Тем не менее Эдвардс был убежден, что Пробуждение – промысел Божий. Оно показало, что в Америке начинается новая эпоха, которая наступит затем и во всем мире. Посредством таких волн Пробуждения, считал Эдвардс, христиане установят Царствие Божие на земле, в устройстве общества отразится божья истина и справедливость. Ничего политически радикального в Пробуждении не было. Эдвардс и Уайтфилд не призывали слушателей восставать против английского владычества, не агитировали за демократическое правительство и не требовали равного распределения благ. Тем не менее Пробуждение подготовило почву для Американской революции[172]. Экстатические переживания оставили многим американцам, которые не смогли бы принять просвещенческие деистские идеалы революционеров, память о блаженном чувстве свободы. Словом «свобода» часто назывался экзальтированный восторг обращения, а также освобождение от горестей и невзгод обычной жизни. И Уайтфилд, и Эдвардс внушали своим слушателям, что их экстатическая вера выше веры сильных мира сего, которые не пережили «второго рождения» и смотрели на разыгравшееся безумие с презрением рационалистов.

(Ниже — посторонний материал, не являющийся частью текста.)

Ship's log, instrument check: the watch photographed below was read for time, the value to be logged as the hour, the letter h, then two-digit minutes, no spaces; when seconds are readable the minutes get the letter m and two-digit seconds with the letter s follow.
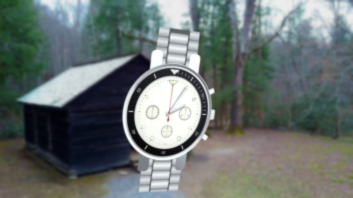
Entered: 2h05
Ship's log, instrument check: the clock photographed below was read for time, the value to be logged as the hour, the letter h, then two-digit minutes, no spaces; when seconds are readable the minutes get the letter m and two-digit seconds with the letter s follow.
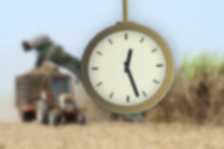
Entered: 12h27
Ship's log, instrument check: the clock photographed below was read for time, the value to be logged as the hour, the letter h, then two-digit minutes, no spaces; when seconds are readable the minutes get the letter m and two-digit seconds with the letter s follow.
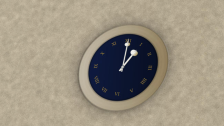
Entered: 1h00
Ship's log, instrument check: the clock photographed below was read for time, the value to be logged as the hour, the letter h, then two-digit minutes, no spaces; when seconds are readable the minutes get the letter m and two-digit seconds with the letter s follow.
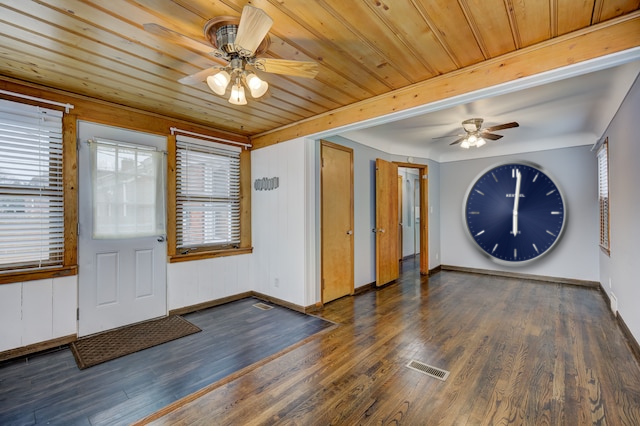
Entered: 6h01
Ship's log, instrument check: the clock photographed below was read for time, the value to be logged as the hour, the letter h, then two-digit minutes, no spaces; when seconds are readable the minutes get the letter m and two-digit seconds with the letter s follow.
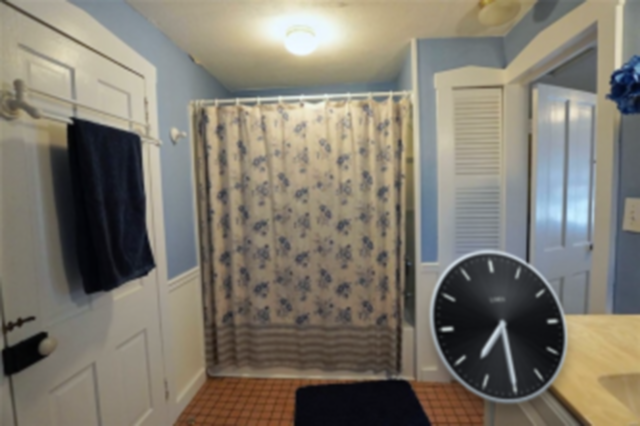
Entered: 7h30
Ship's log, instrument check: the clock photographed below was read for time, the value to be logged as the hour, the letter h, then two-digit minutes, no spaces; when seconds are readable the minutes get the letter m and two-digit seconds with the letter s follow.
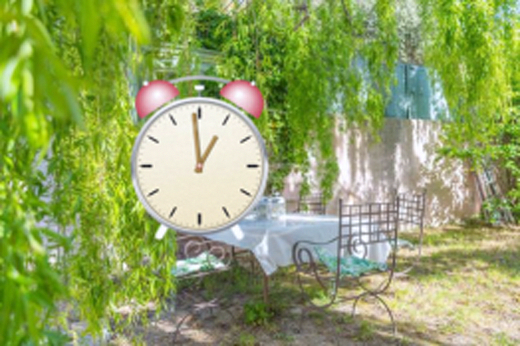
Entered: 12h59
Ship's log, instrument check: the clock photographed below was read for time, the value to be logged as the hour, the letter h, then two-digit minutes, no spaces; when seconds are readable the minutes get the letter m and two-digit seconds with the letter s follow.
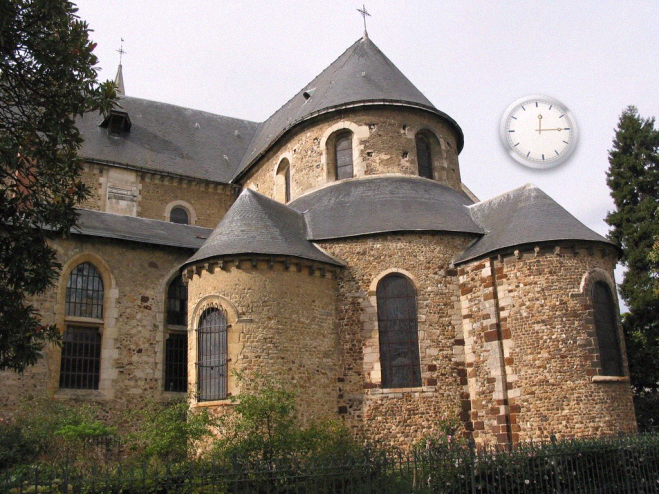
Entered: 12h15
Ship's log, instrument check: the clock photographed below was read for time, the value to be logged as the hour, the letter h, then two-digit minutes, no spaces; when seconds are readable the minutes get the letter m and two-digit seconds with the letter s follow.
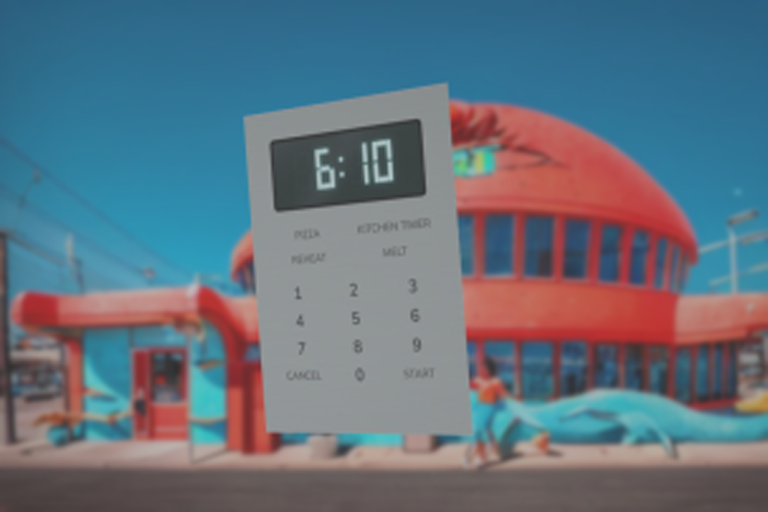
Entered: 6h10
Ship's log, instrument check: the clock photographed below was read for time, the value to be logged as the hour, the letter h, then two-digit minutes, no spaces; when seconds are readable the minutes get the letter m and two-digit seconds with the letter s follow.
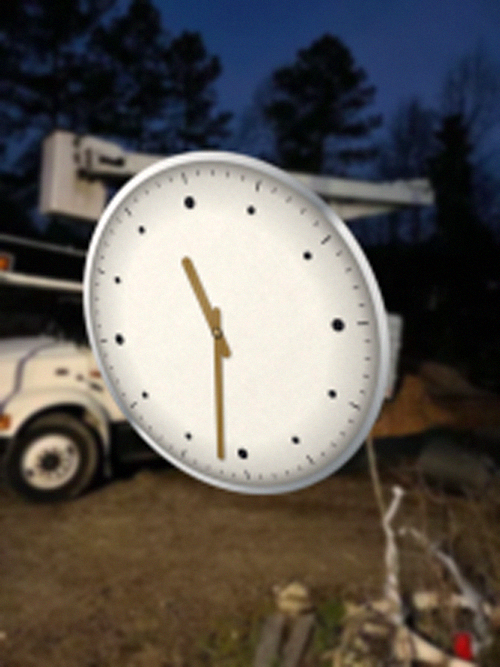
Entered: 11h32
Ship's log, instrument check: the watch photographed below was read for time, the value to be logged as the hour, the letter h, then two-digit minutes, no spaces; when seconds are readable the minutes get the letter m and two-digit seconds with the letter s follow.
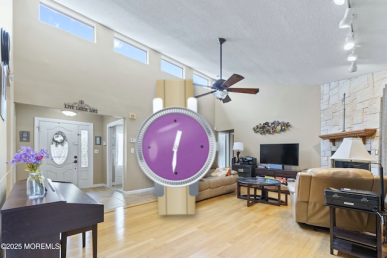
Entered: 12h31
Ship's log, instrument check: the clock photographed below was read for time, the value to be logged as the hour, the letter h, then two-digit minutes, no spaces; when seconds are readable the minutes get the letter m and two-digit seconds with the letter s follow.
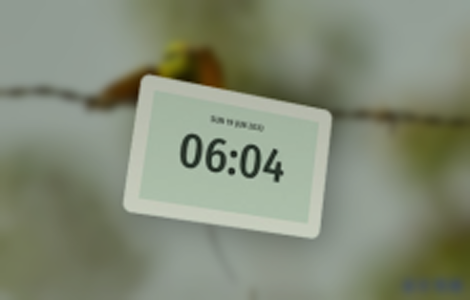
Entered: 6h04
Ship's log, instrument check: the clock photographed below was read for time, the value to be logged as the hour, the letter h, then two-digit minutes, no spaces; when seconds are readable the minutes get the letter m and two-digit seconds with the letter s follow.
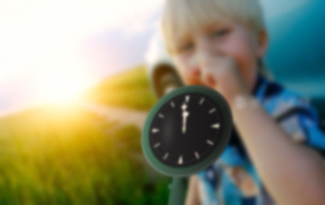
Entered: 11h59
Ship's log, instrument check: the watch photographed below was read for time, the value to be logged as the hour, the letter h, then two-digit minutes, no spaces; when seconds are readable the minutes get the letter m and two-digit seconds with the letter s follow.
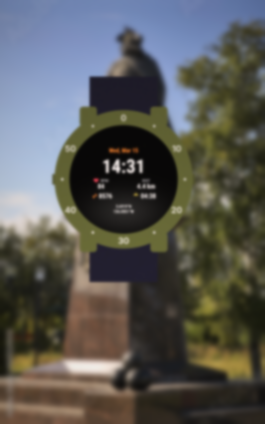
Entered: 14h31
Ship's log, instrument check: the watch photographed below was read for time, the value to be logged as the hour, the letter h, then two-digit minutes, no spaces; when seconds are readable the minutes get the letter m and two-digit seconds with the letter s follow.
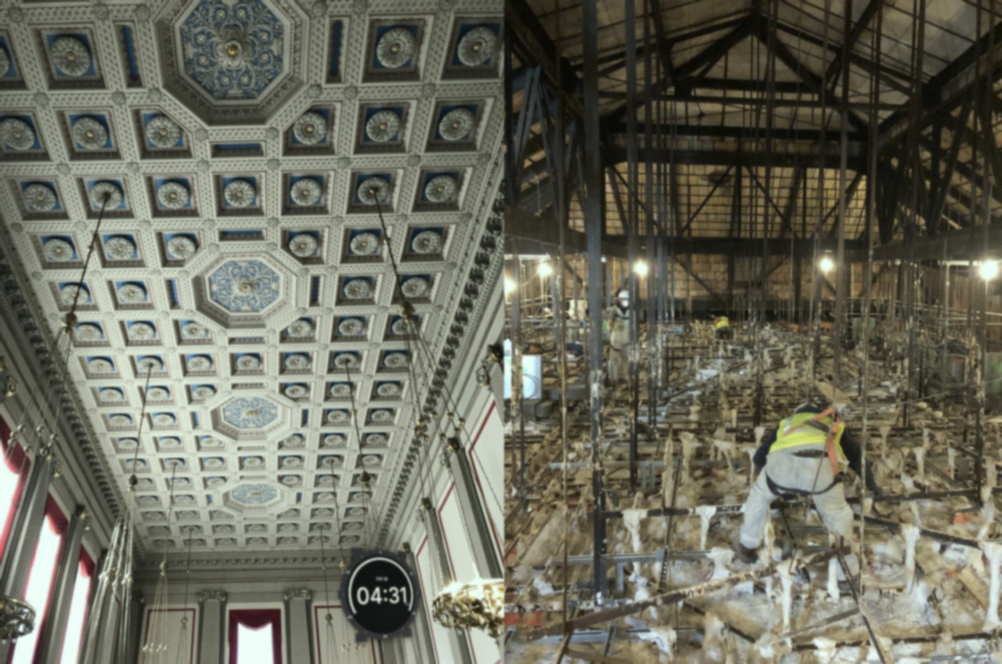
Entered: 4h31
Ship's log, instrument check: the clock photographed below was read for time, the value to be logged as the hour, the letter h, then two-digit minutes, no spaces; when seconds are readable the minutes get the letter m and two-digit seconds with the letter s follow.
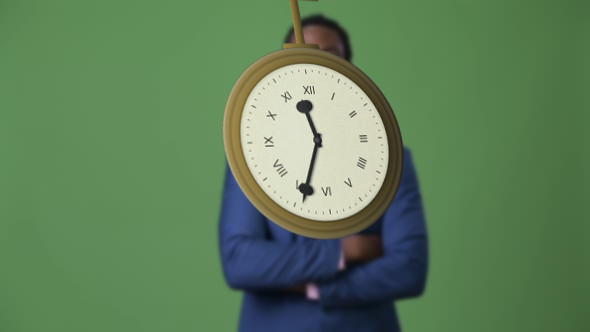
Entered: 11h34
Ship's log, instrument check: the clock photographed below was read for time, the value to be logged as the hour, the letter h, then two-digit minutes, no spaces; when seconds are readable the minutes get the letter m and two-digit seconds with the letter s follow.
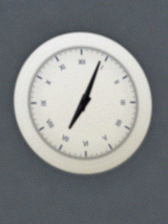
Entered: 7h04
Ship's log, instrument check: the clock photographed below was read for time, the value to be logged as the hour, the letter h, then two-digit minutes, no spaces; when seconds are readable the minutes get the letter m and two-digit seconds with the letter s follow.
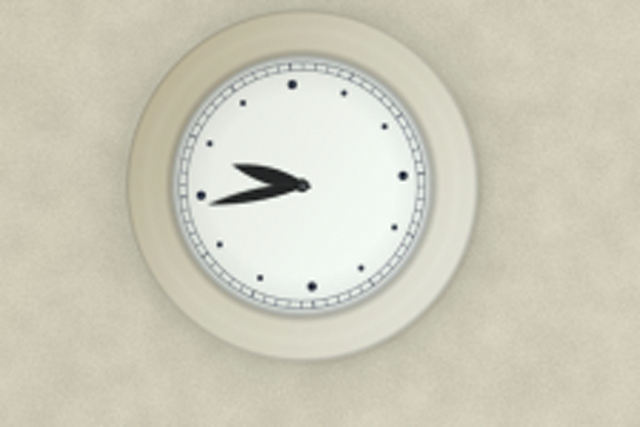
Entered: 9h44
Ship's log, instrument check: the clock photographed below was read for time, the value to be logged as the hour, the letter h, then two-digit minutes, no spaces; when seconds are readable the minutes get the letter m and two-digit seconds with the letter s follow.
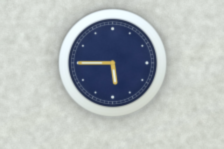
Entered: 5h45
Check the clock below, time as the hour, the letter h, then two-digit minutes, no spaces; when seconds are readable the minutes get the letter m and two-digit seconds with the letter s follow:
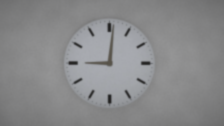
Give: 9h01
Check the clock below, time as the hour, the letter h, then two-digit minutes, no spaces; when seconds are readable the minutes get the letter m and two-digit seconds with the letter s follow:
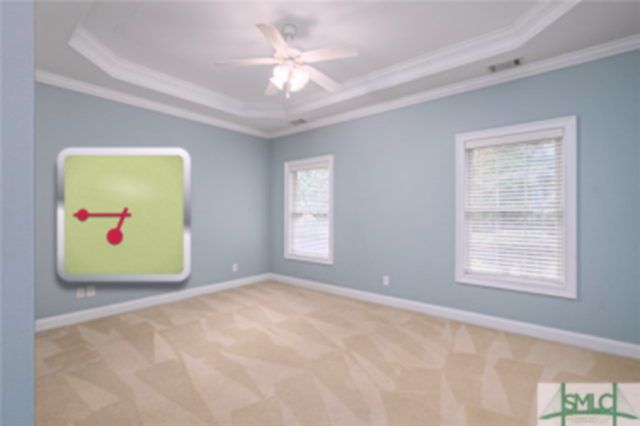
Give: 6h45
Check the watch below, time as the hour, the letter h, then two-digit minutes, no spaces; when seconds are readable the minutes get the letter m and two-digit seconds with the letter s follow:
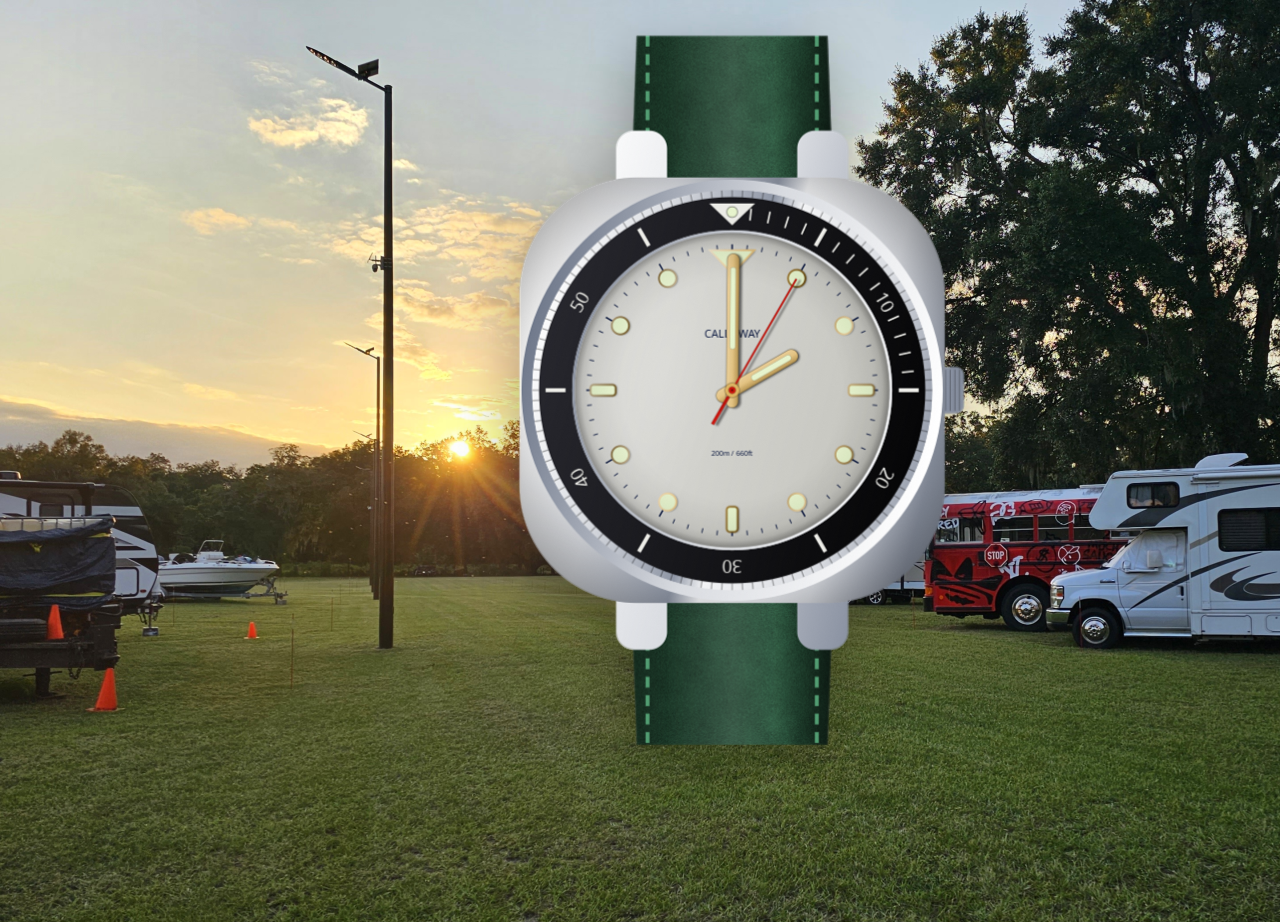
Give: 2h00m05s
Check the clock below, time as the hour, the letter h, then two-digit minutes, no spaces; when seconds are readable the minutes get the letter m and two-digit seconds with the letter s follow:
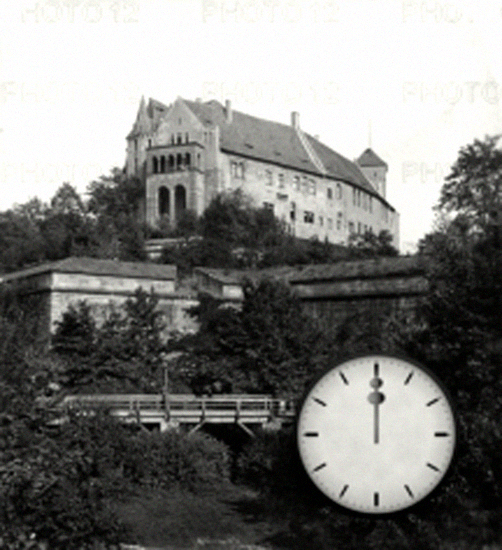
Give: 12h00
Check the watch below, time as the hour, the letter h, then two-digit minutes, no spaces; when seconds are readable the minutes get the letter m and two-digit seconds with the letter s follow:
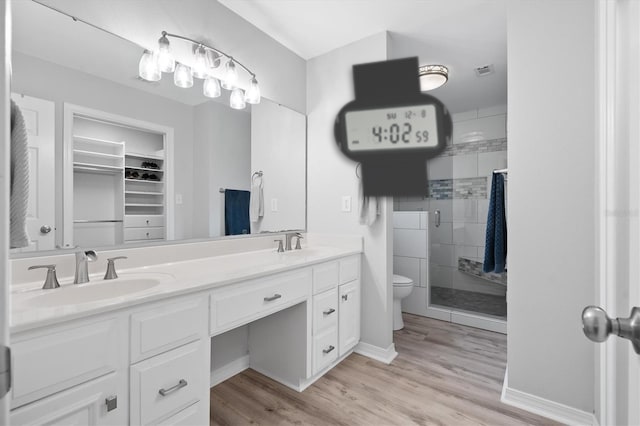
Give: 4h02m59s
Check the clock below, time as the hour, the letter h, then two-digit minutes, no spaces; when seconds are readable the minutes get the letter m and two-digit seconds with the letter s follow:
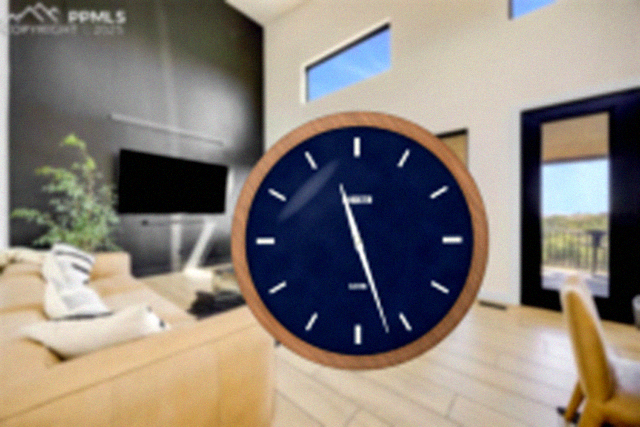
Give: 11h27
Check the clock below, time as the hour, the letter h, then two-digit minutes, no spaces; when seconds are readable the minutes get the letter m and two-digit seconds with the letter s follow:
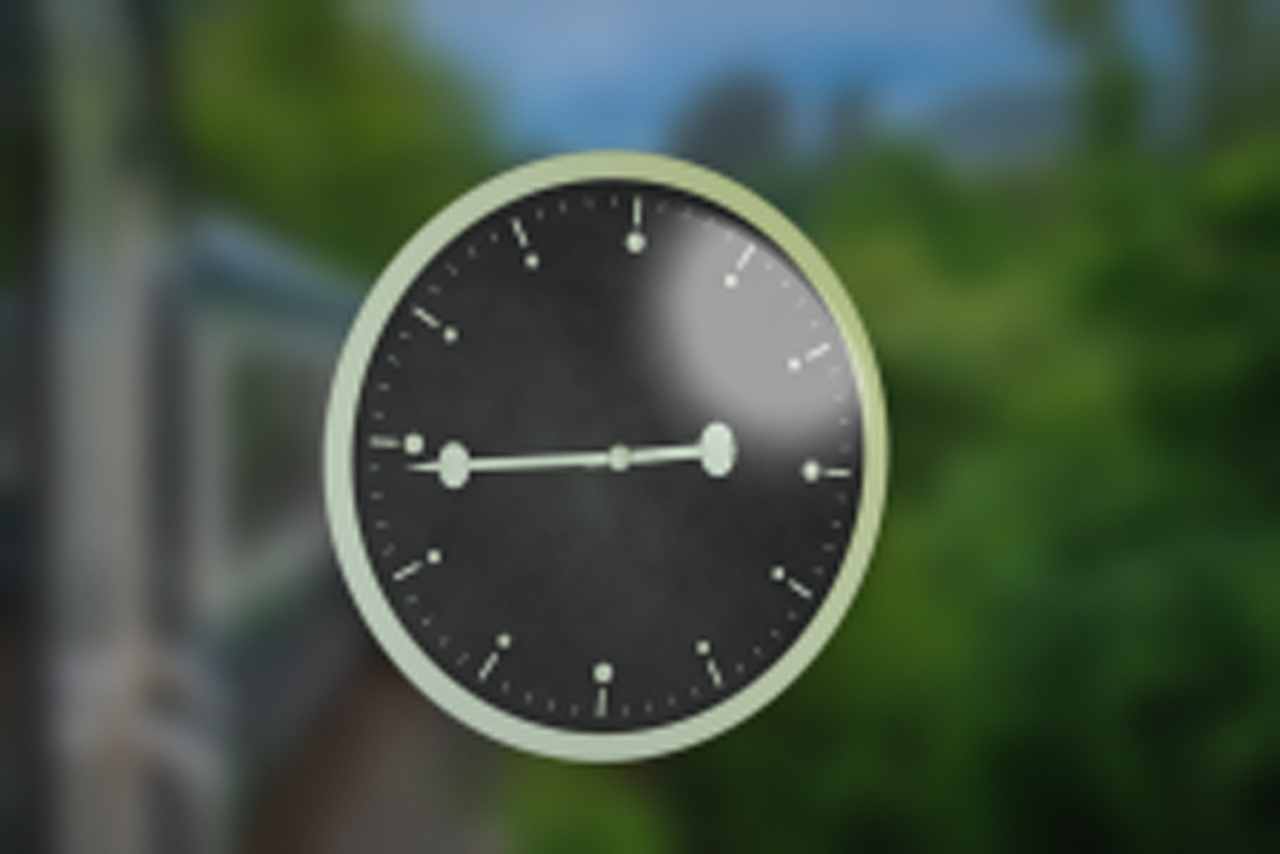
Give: 2h44
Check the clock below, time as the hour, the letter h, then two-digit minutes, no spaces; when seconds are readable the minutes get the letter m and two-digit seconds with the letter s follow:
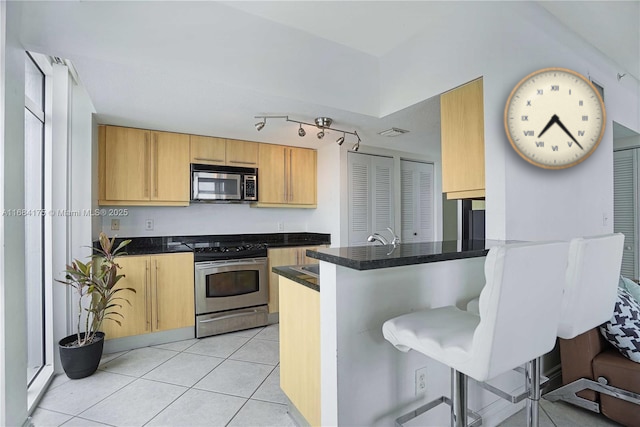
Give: 7h23
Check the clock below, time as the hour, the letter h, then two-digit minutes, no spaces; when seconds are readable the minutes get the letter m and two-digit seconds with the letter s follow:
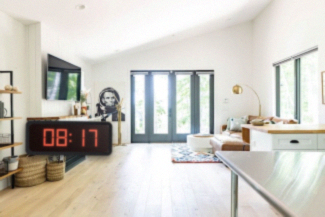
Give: 8h17
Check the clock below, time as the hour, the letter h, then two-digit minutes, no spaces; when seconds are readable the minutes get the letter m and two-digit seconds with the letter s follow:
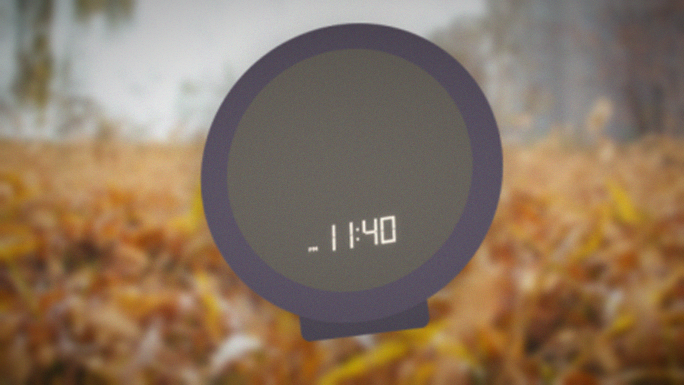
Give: 11h40
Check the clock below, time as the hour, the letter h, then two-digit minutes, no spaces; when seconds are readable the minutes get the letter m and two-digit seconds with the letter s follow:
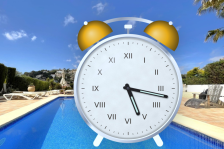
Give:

Многие из тех, кто помнил высокомерие клириков, порицавших Пробуждение, прониклись глубоким недоверием к институциональным властям – таким настроением отличались христианские воззрения многих американских кальвинистов. Пробуждение стало первым массовым движением в истории Америки, наделив людей опытом участия в переломных событиях, которые, по их убеждению, должны были изменить ход истории[173].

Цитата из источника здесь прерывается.